# SOURCE INFORMATION:
*****

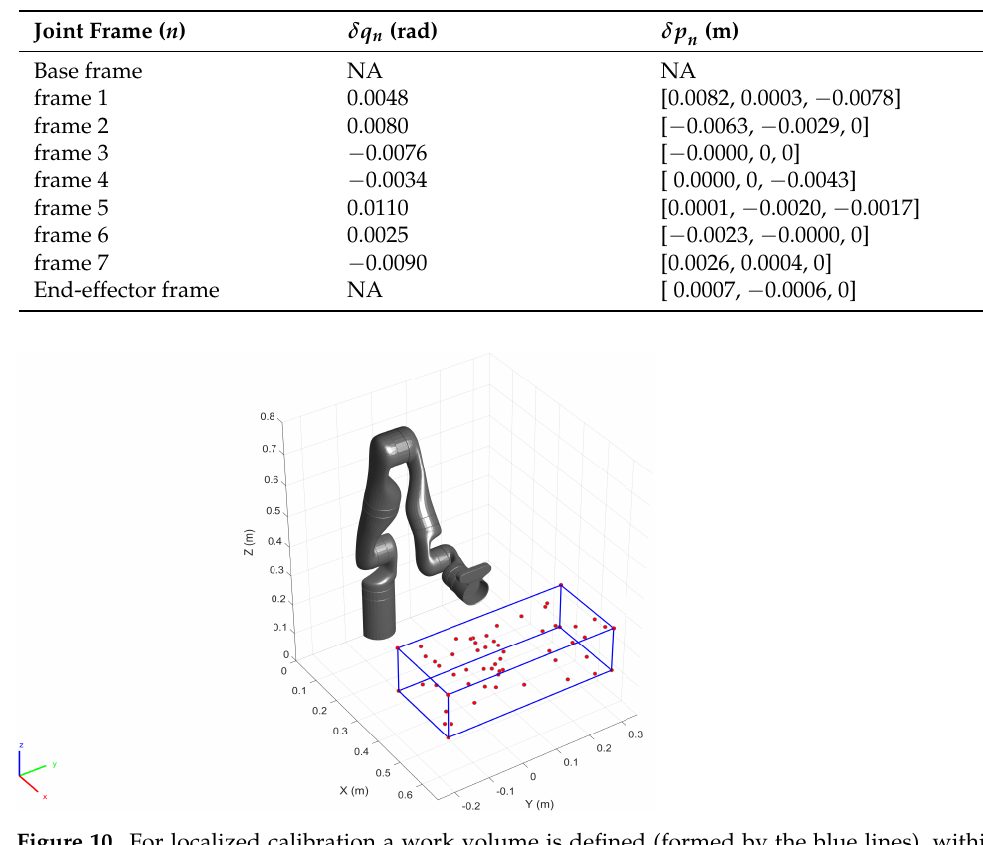
Figure 10. For localized calibration a work volume is defined (formed by the blue lines), within which 58 spatial points (red circles) were generated. The robot moves to each of the 3D points, and the simultaneous logging of the robot position and the orientation populate the training set.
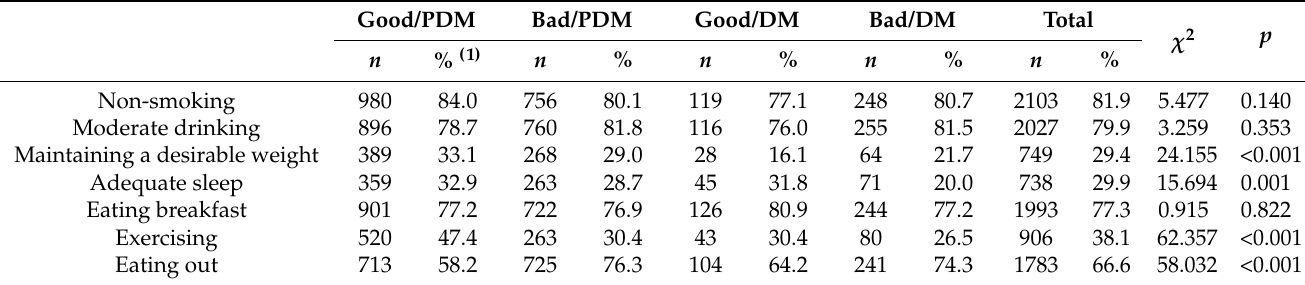
Table 2. Health behavior practice rate between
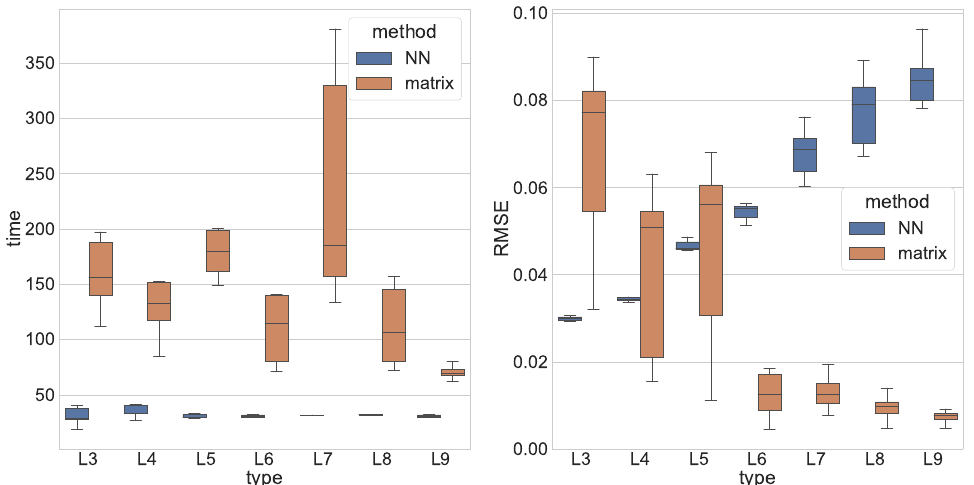
Figure 5. Legendre polynomial solution time ( left ) and solution error ( right ). The order of the polynomial n in Equation (12) is indicated by the type of curve, while different colors represent different approximations, i.e., neural network-based and matrix-based.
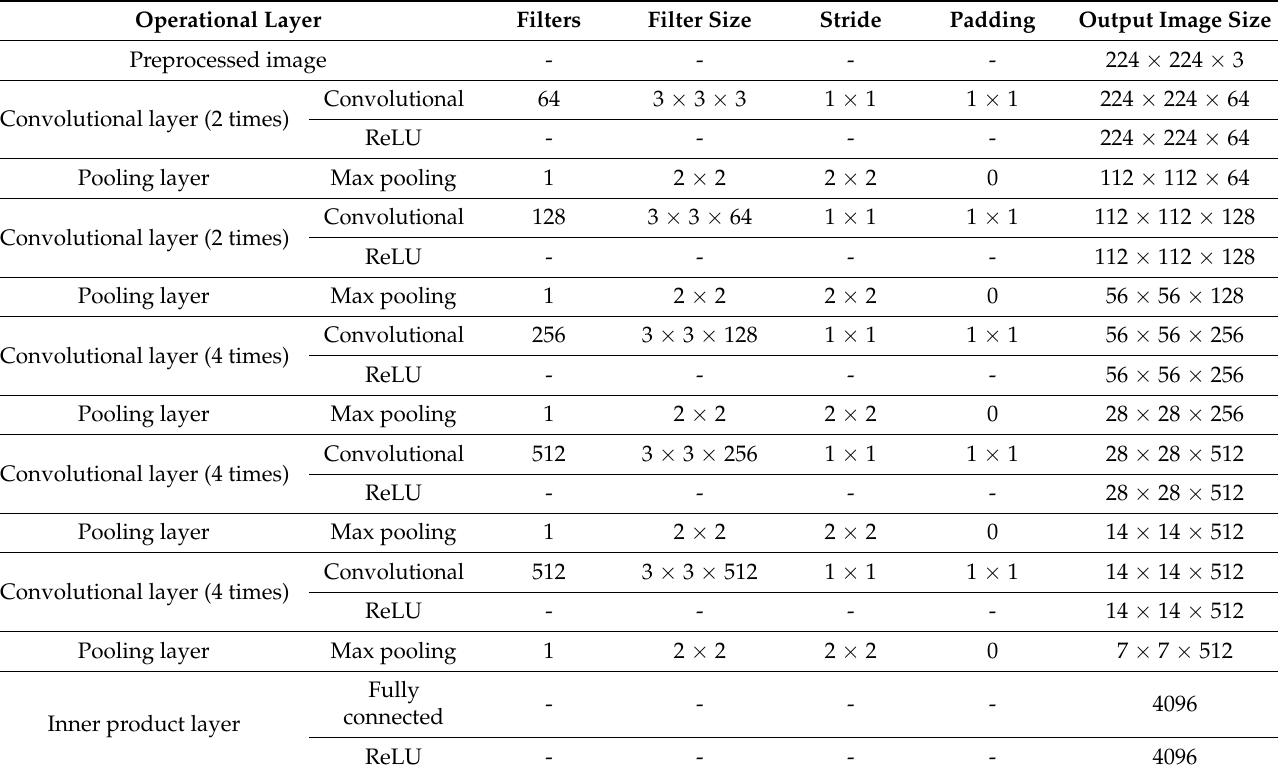
Table 1. Layers of the convolutional neural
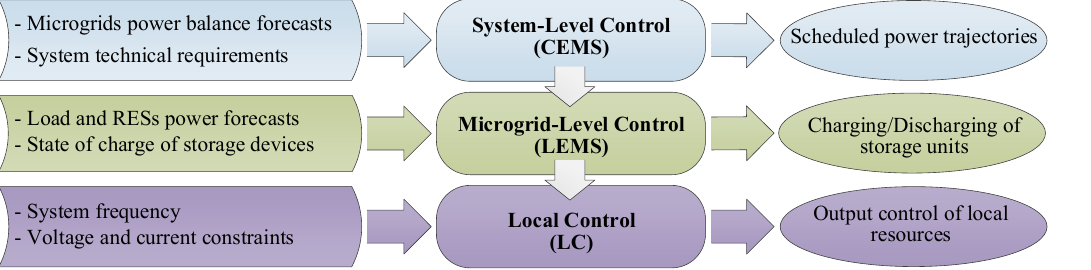
Figure 1. Proposed hierarchical control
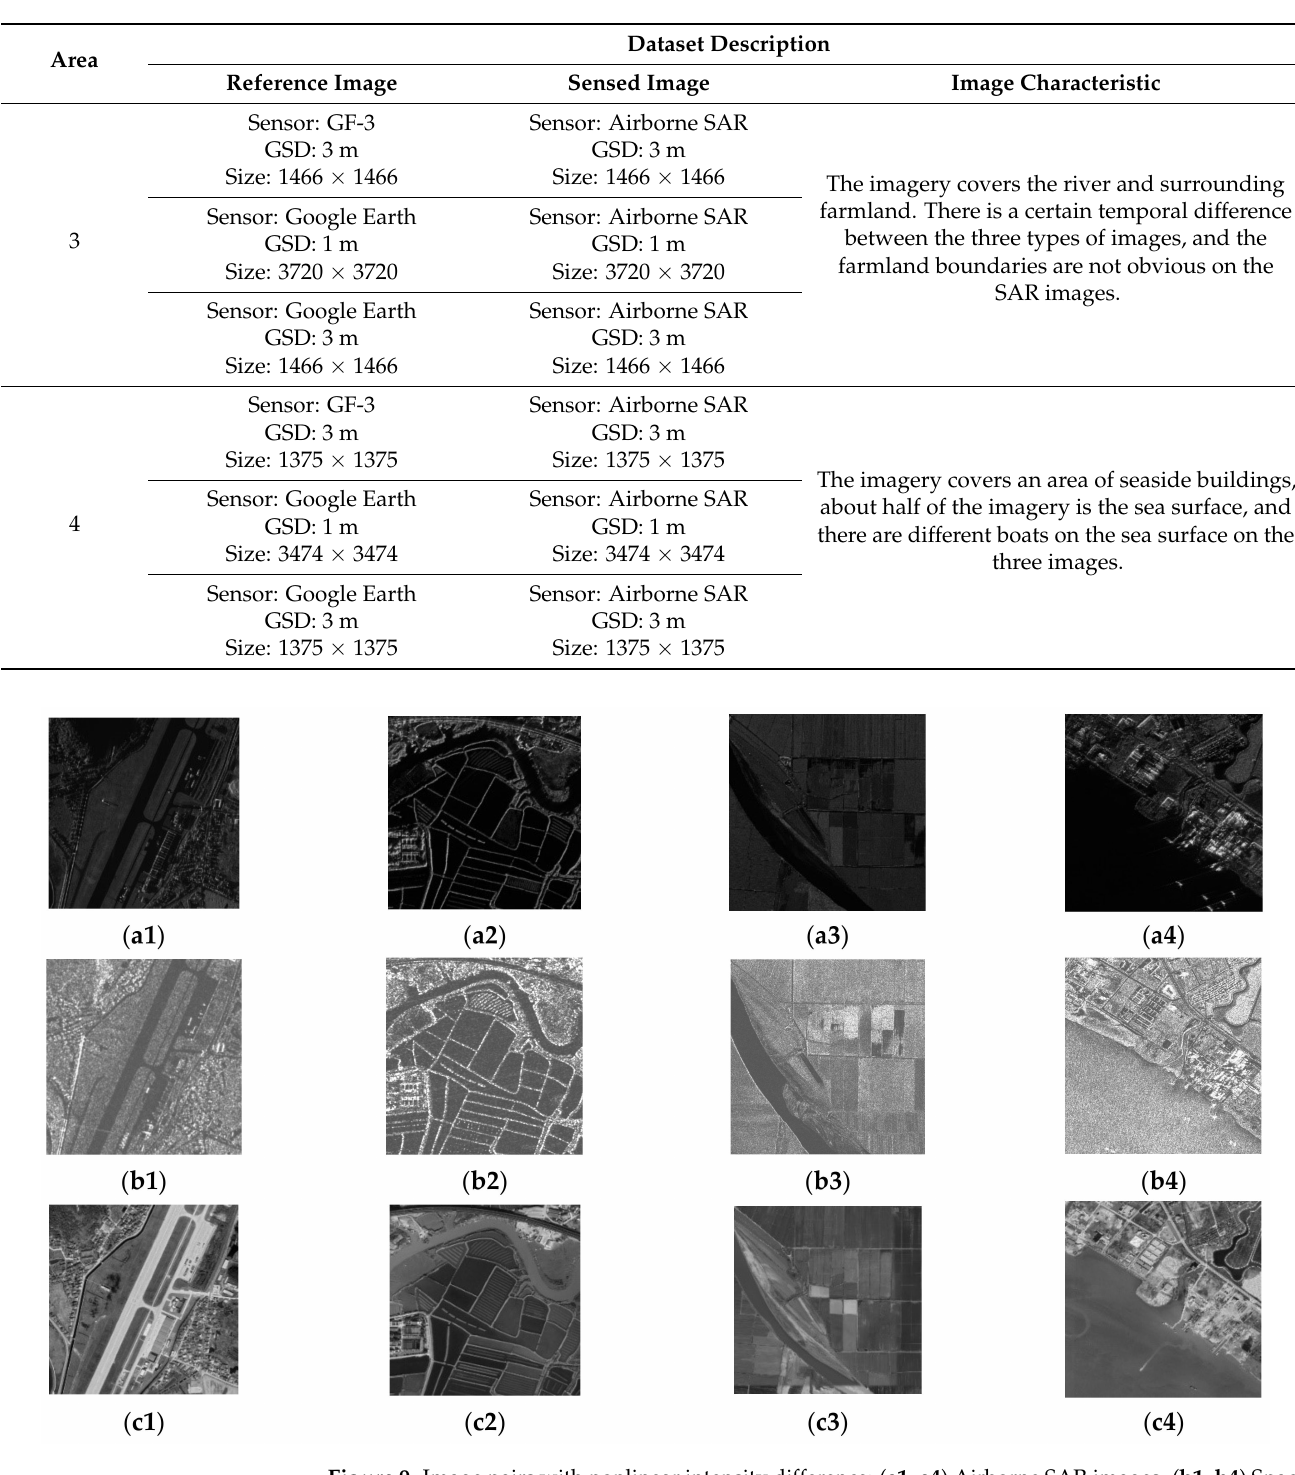
Figure 9. Image pairs with nonlinear intensity difference: ( a1 – a4 ) Airborne SAR images. ( b1 – b4 ) Space- borne SAR images. ( c1 – c4 ) Optical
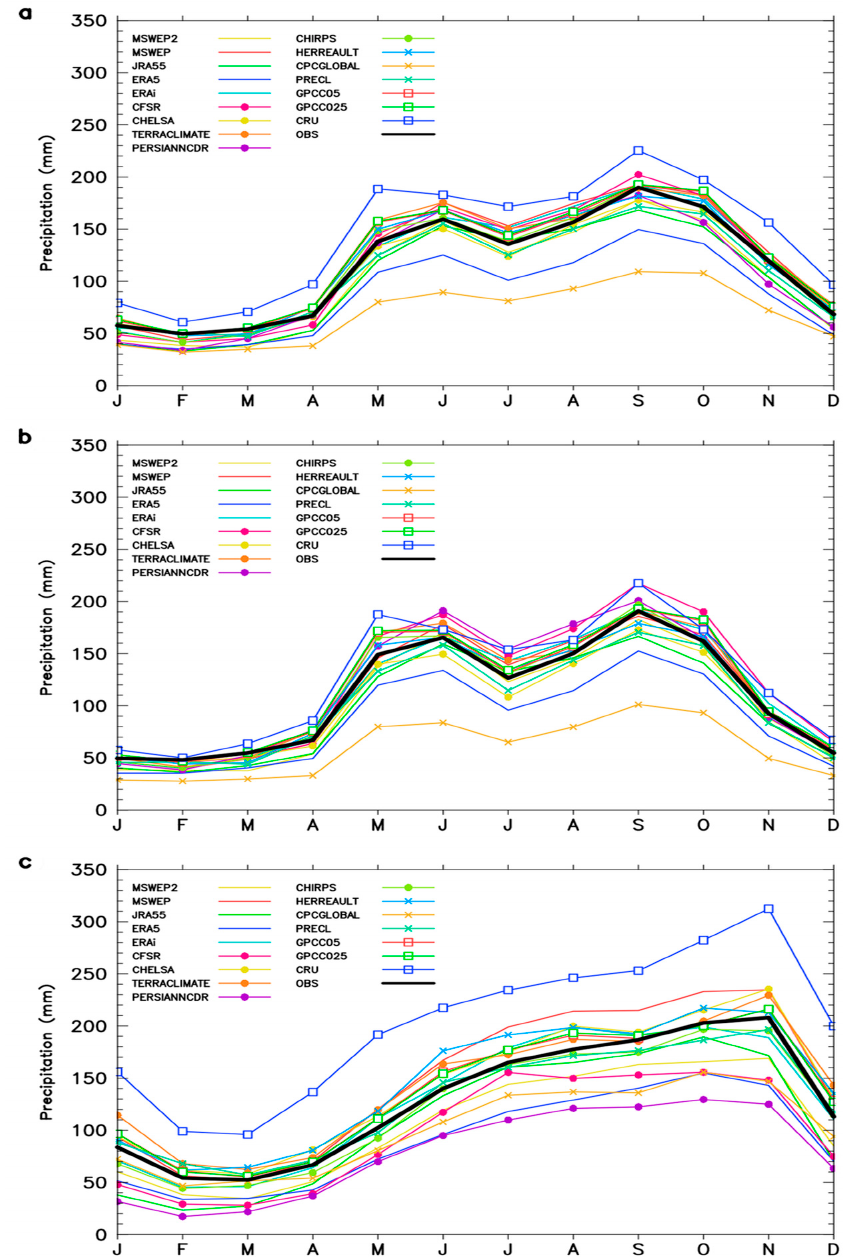
Figure 2. Annual cycle of observations and GPP, averaged over the region ( a ), western subregion ( b ) and eastern subregion ( c ) defined in Figure 1.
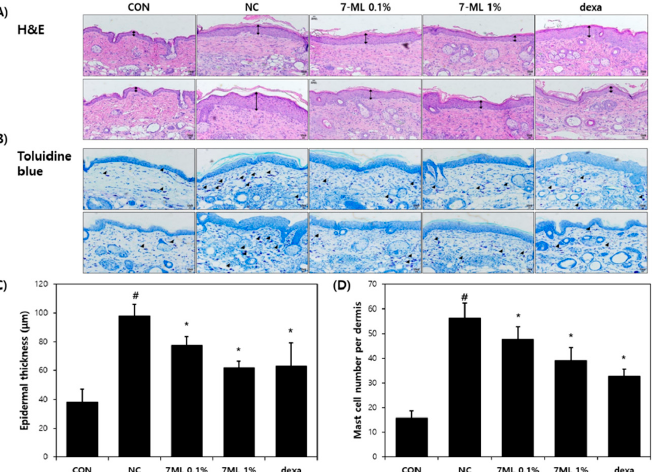
Figure 4. Effects of 7-ML on epidermal thickness and mast cell numbers in the DNCB-induced mouse model. Dorsal skin sections were harvested and stained with H&E ( A ) or toluidine blue ( B ) to evaluate epidermal thicknesses ( C ) and mast cell numbers ( D ). Black up–down arrow indicates epidermis. Black arrow head indicates mast cell. The results are expressed as means ± SDs ( n = 3). # p < 0.05 vs. nontreated controls; * p < 0.05 vs. DNCB negative controls. CON, nontreated control; NC, DNCB-treated negative control; 0.1% or 1% 7-ML, DNCB + 0.1% or 1% 7-ML-treated groups; dexa, DNCB + dexamethasone-treated group.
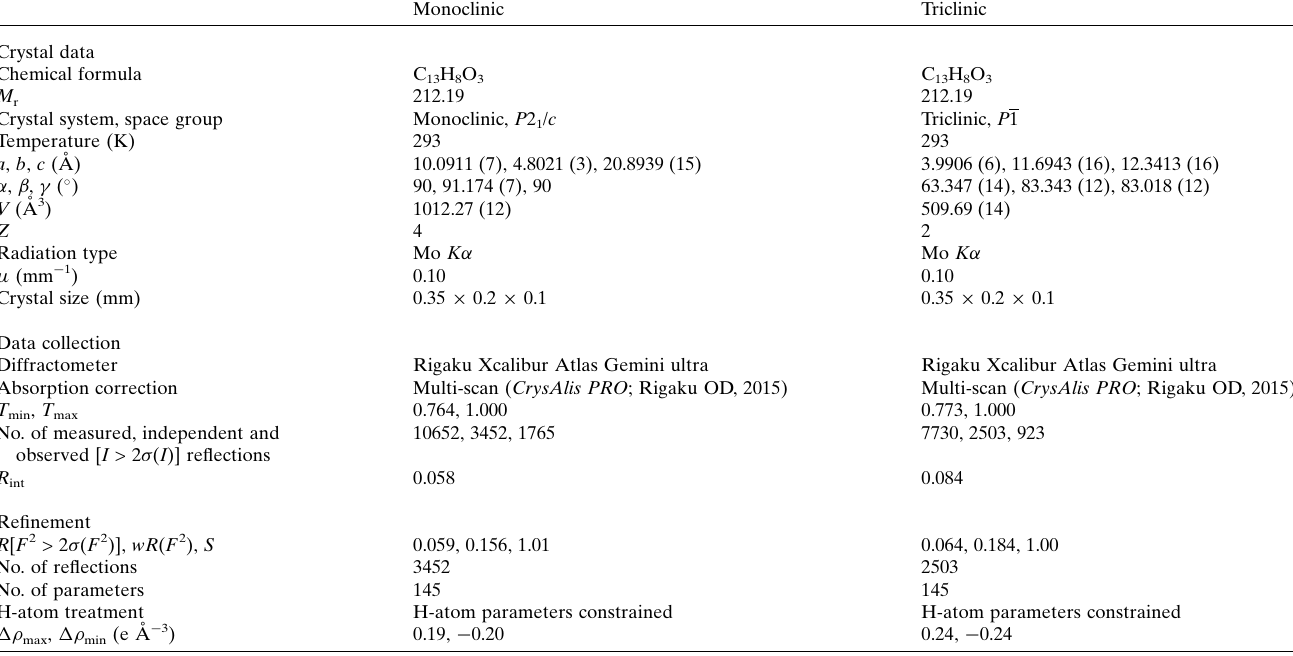
Table 2 Experimental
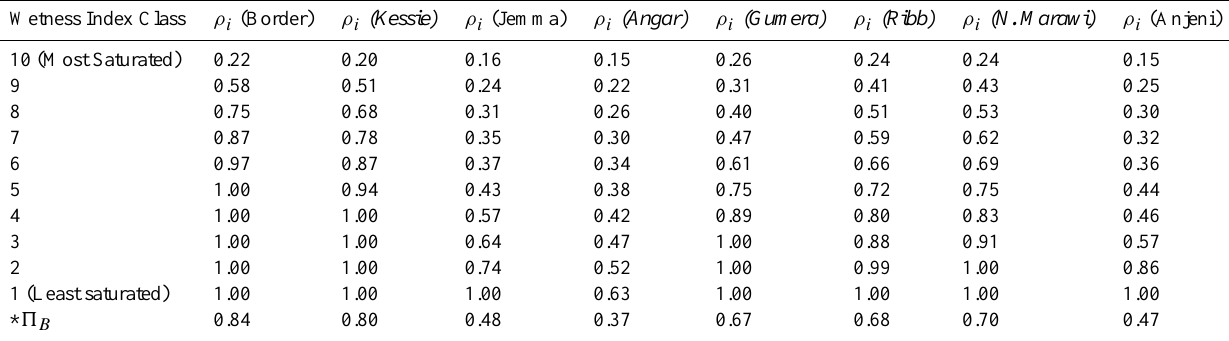
Table 1. Effective depth coefficients ( ρ i ) for each wetness index class and watershed in the Blue Nile Basin model from Eq. (8). The 5 B is determined from baseflow separated runoff of the streamflow hydrograph and distributed.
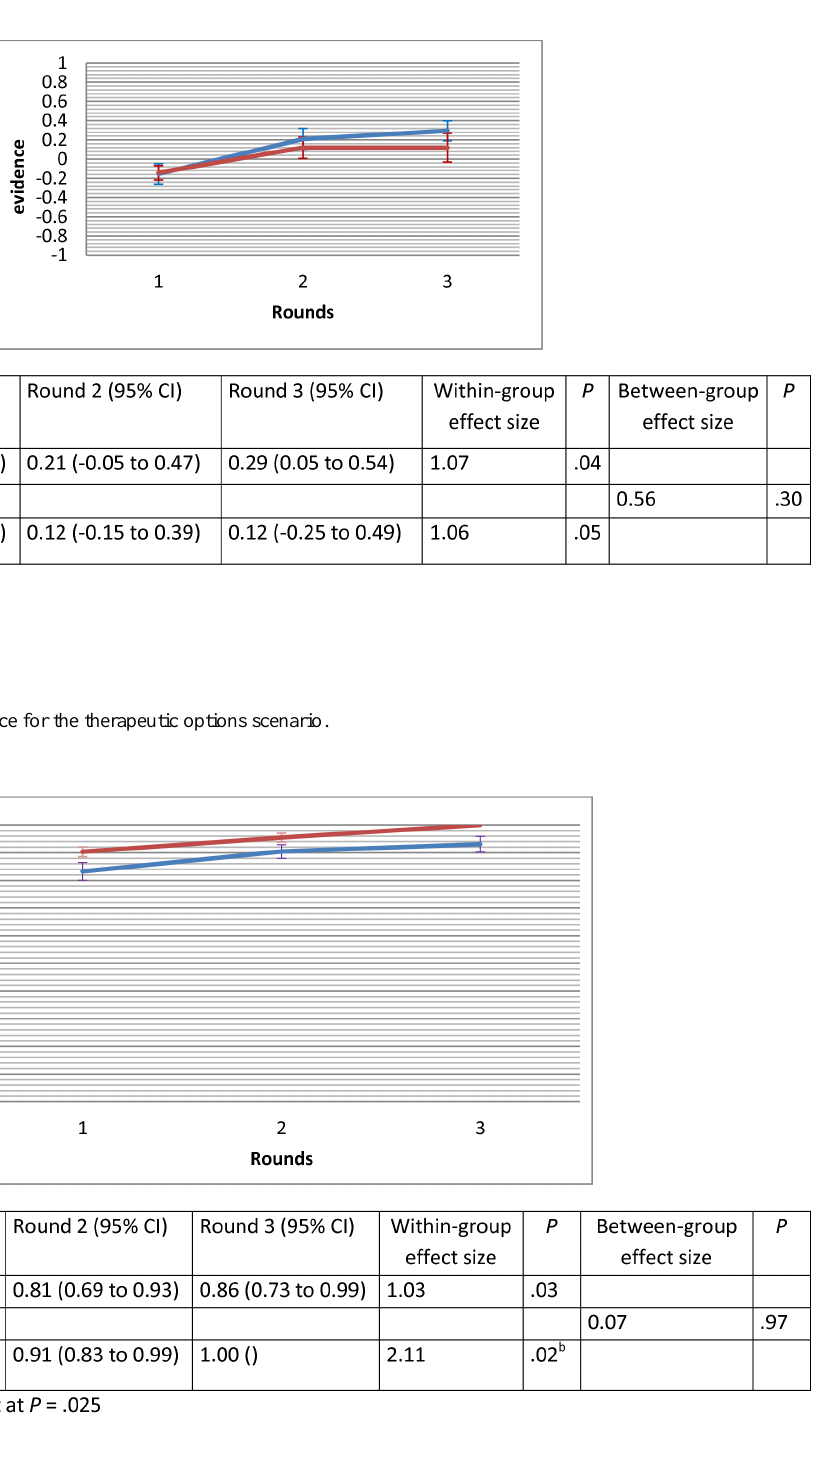
Figure 9. Concordance with clinical evidence for the medical imaging scenario.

*****

# ACTION ITEM:
When you repeat the lines above, keep them exact and leave out each image they contain.

# RESPONSE BOX:
Figure 10. For localized calibration a work volume is defined (formed by the blue lines), within which 58 spatial points (red circles) were generated. The robot moves to each of the 3D points, and the simultaneous logging of the robot position and the orientation populate the training set.
Table 2. Health behavior practice rate between
Figure 5. Legendre polynomial solution time ( left ) and solution error ( right ). The order of the polynomial n in Equation (12) is indicated by the type of curve, while different colors represent different approximations, i.e., neural network-based and matrix-based.
Table 1. Layers of the convolutional neural
Figure 1. Proposed hierarchical control
Figure 9. Image pairs with nonlinear intensity difference: ( a1 – a4 ) Airborne SAR images. ( b1 – b4 ) Space- borne SAR images. ( c1 – c4 ) Optical
Figure 2. Annual cycle of observations and GPP, averaged over the region ( a ), western subregion ( b ) and eastern subregion ( c ) defined in Figure 1.
Figure 4. Effects of 7-ML on epidermal thickness and mast cell numbers in the DNCB-induced mouse model. Dorsal skin sections were harvested and stained with H&E ( A ) or toluidine blue ( B ) to evaluate epidermal thicknesses ( C ) and mast cell numbers ( D ). Black up–down arrow indicates epidermis. Black arrow head indicates mast cell. The results are expressed as means ± SDs ( n = 3). # p < 0.05 vs. nontreated controls; * p < 0.05 vs. DNCB negative controls. CON, nontreated control; NC, DNCB-treated negative control; 0.1% or 1% 7-ML, DNCB + 0.1% or 1% 7-ML-treated groups; dexa, DNCB + dexamethasone-treated group.
Table 2 Experimental
Table 1. Effective depth coefficients ( ρ i ) for each wetness index class and watershed in the Blue Nile Basin model from Eq. (8). The 5 B is determined from baseflow separated runoff of the streamflow hydrograph and distributed.
Figure 9. Concordance with clinical evidence for the medical imaging scenario.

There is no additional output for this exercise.